From: Howard J. Rogers <howardjr2000_at_yahoo.com.au>
Date: Sat, 04 Oct 2003 19:24:20 +1000
Message-Id: <3f7e927f$0$30274$afc38c87@news.optusnet.com.au>


Kenneth Koenraadt wrote:

> Comment below.
> 
> On Sat, 04 Oct 2003 08:42:54 +1000, "Howard J. Rogers"
> <howardjr2000_at_yahoo.com.au> wrote:
> 

>>Kenneth Koenraadt wrote:
>>
>>>
>>> Hi Howard,
>>>
>>> I am certainly not in favor of "optimal", it's like sand in the
>>> shoes.....
>>>
>>> But it should not be necessary to shrink them (manually or
>>> automatically) on a regular basis. The ideal is to let them grow as
>>> necessary and leave them alone, I think.
>>>
>>> And maybe, twice a year, you could shrink them manually, when an
>>> application goes crazy, generating 16 Gb of undo space.....shrinking
>>> them on a regular basis (e.g every night) would hide such symptoms of
>>> crazy applications. That was what I meant.
>>>
>>> - Kenneth Koenraadt
>>>
>>
>>Can't agree, Kenneth. It takes but one careless user to fail to commit
>>something, and rollback segments will start to grow. Yes, you should
>>monitor for blocking transactions on a continuous basis and take action
>>that way; but that's precisely why a procedure to monitor and shrink if
>>needed is such a good idea.
> 
> Absolutely.

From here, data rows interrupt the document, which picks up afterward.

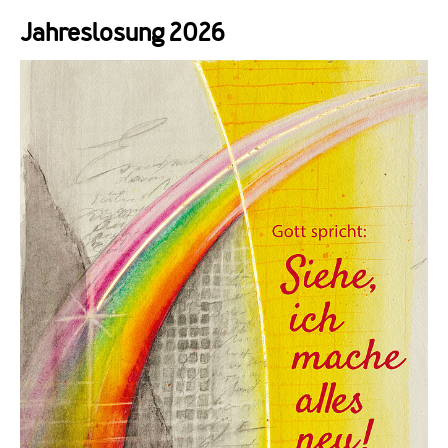
Jahreslosung 2026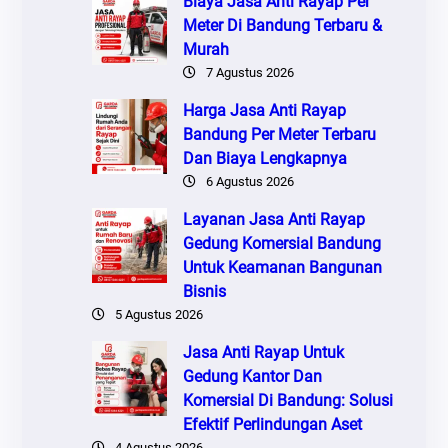
Biaya Jasa Anti Rayap Per
Meter Di Bandung Terbaru &
Murah
7 Agustus 2026
Harga Jasa Anti Rayap
Bandung Per Meter Terbaru
Dan Biaya Lengkapnya
6 Agustus 2026
Layanan Jasa Anti Rayap
Gedung Komersial Bandung
Untuk Keamanan Bangunan
Bisnis
5 Agustus 2026
Jasa Anti Rayap Untuk
Gedung Kantor Dan
Komersial Di Bandung: Solusi
Efektif Perlindungan Aset
4 Agustus 2026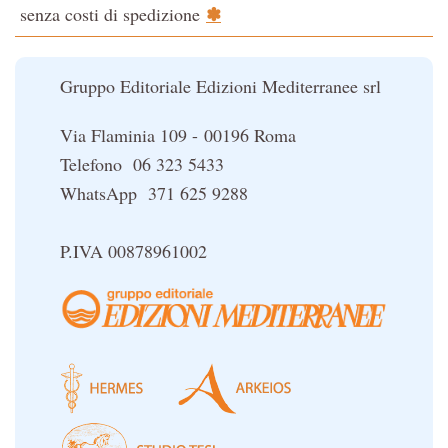
✽
senza costi di spedizione
Il potere del serpente
Le religioni del Tibet
Gruppo Editoriale Edizioni Mediterranee srl
Via Flaminia 109 - 00196 Roma
Telefono 06 323 5433
WhatsApp 371 625 9288
P.IVA 00878961002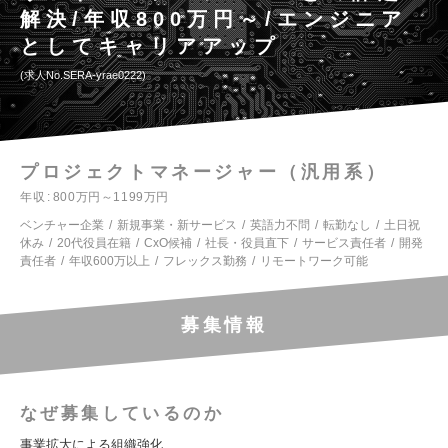
解決/年収800万円～/エンジニア
としてキャリアアップ
求人No.SERA-yrae0222
プロジェクトマネージャー（汎用系）
年収
800万円～1199万円
ベンチャー企業
新規事業・新サービス
英語力不問
転勤なし
土日祝
休み
20代役員在籍
CxO候補
社長・役員直下
サービス責任者
開発
責任者
年収600万以上
フレックス勤務
リモートワーク可能
募集情報
なぜ募集しているのか
事業拡大による組織強化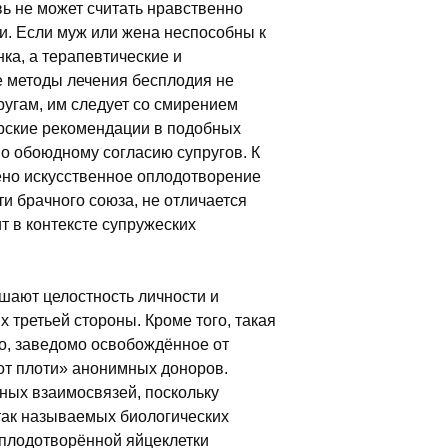
вь не может считать нравственно
. Если муж или жена неспособны к
ка, а терапевтические и
е методы лечения бесплодия не
ругам, им следует со смирением
ырские рекомендации в подобных
о обоюдному согласию супругов. К
но искусственное оплодотворение
и брачного союза, не отличается
т в контексте супружеских
шают целостность личности и
 третьей стороны. Кроме того, такая
о, заведомо освобождённое от
 от плоти» анонимных доноров.
ных взаимосвязей, поскольку
так называемых биологических
оплодотворённой яйцеклетки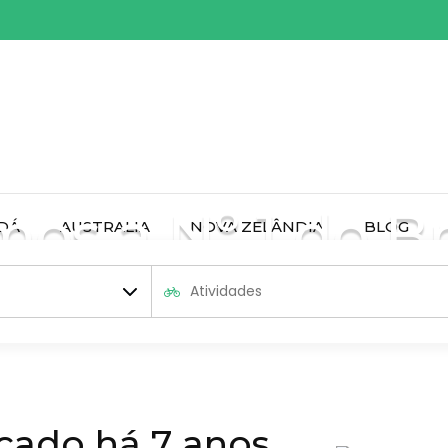
os a Nº 1 do Br
DÁ
AUSTRALIA
NOVA ZELÂNDIA
BLOG
O Seu Passaporte de Entrada Para o Mundo
cado há 7 anos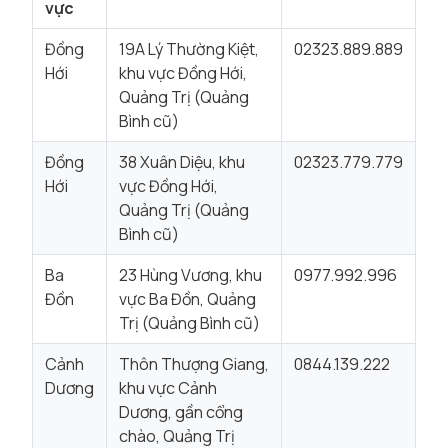
vực
Đồng
19A Lý Thường Kiệt,
02323.889.889
Hới
khu vực Đồng Hới,
Quảng Trị (Quảng
Bình cũ)
Đồng
38 Xuân Diệu, khu
02323.779.779
Hới
vực Đồng Hới,
Quảng Trị (Quảng
Bình cũ)
Ba
23 Hùng Vương, khu
0977.992.996
Đồn
vực Ba Đồn, Quảng
Trị (Quảng Bình cũ)
Cảnh
Thôn Thượng Giang,
0844.139.222
Dương
khu vực Cảnh
Dương, gần cổng
chào, Quảng Trị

You should *monitor* RBS and *then* possibly shrink (or do
> whatever else necessary) if something is evidently wrong, but you
> should not just shrink without first examining if anything was wrong,
> which I understood the OP wanted to do. That way user craziness may
> never be detected.


I don't want particularly to drag this one out, but that statement's not right either. From v$rollstat, you can find out the current rollback segment size (rssize) and also the segments' high water marks (ie, its historically biggest size). Where there is a wide disparity, it is evident that the segment has been subject to massive growth in the past. You don't need, particularly, to check that before doing the (manual) shrink.

Moreover, there's nothing to stop our original poster's procedure from writing the size of the segment it's about to shrink into some sort of logging (text) file. So every time the script runs, you can see what it's done, and thus detect continuing problems that way.

My strong recommendation is to size your rollback segments sufficient to house all normal transactional activity (and I think we agree on that). And then to have a script which blindly shrinks the segments back to that size at midnight, 2am or whatever time seems appropriate. And to have that script execute nightly. And to do post-mortem daily review of v$rollstat or the logfile output from your shrinking procedure to see whether there is a continuing problem. If there is, you can get involved manually to try and track it down.

Point is, the OP was on the right path, as far as I"m concerned.